**Task prompt**
Retype each entry exactly. Skip any pictures.

──────── Record set

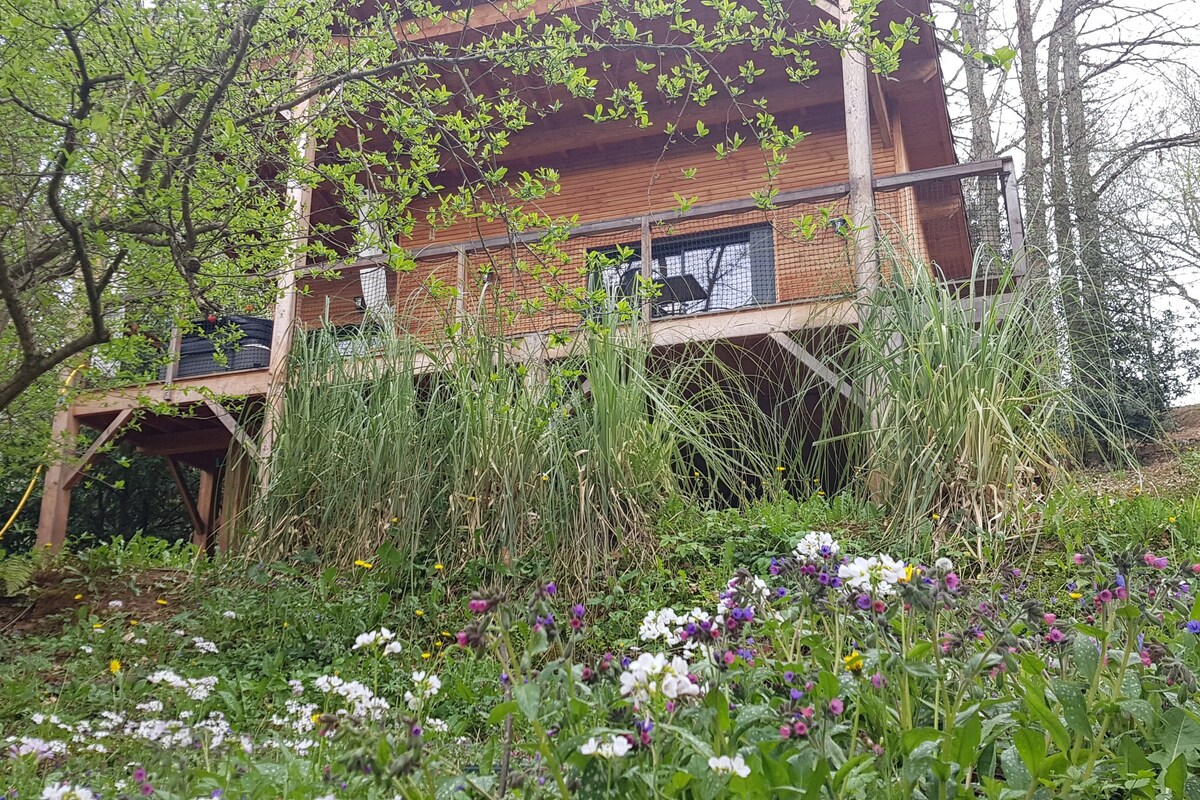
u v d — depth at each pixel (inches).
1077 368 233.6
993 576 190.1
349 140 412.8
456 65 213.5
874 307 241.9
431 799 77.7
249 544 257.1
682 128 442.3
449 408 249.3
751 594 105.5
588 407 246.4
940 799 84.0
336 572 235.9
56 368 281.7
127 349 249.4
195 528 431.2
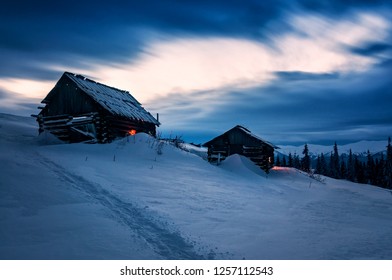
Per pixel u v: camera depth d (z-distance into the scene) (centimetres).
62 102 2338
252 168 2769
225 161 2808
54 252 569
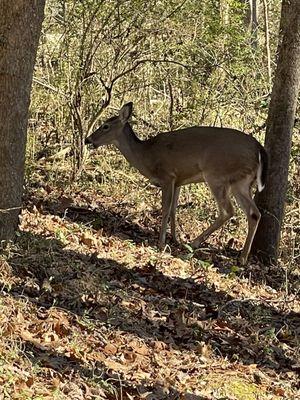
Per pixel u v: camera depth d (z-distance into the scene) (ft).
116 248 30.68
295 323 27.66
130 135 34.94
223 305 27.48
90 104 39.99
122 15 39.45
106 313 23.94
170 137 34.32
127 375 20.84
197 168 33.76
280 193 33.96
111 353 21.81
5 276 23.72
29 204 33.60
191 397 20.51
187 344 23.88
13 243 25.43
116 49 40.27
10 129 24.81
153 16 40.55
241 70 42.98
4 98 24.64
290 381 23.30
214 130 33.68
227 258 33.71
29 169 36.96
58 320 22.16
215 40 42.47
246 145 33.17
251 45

────────────────

**Response to this exercise**
u v d — depth at each pixel (inches).
1077 368 233.6
993 576 190.1
349 140 412.8
456 65 213.5
874 307 241.9
431 799 77.7
249 544 257.1
682 128 442.3
449 408 249.3
751 594 105.5
588 407 246.4
940 799 84.0
336 572 235.9
56 368 281.7
127 349 249.4
195 528 431.2
Per pixel u v: camera depth d (z-distance into the scene) (centimetres).
62 102 2338
252 168 2769
225 161 2808
54 252 569
Per pixel u v: camera depth d (z-distance into the scene) (ft).
116 248 30.68
295 323 27.66
130 135 34.94
223 305 27.48
90 104 39.99
122 15 39.45
106 313 23.94
170 137 34.32
127 375 20.84
197 168 33.76
280 193 33.96
111 353 21.81
5 276 23.72
29 204 33.60
191 397 20.51
187 344 23.88
13 243 25.43
116 49 40.27
10 129 24.81
153 16 40.55
241 70 42.98
4 98 24.64
290 381 23.30
214 130 33.68
227 258 33.71
29 169 36.96
58 320 22.16
215 40 42.47
246 145 33.17
251 45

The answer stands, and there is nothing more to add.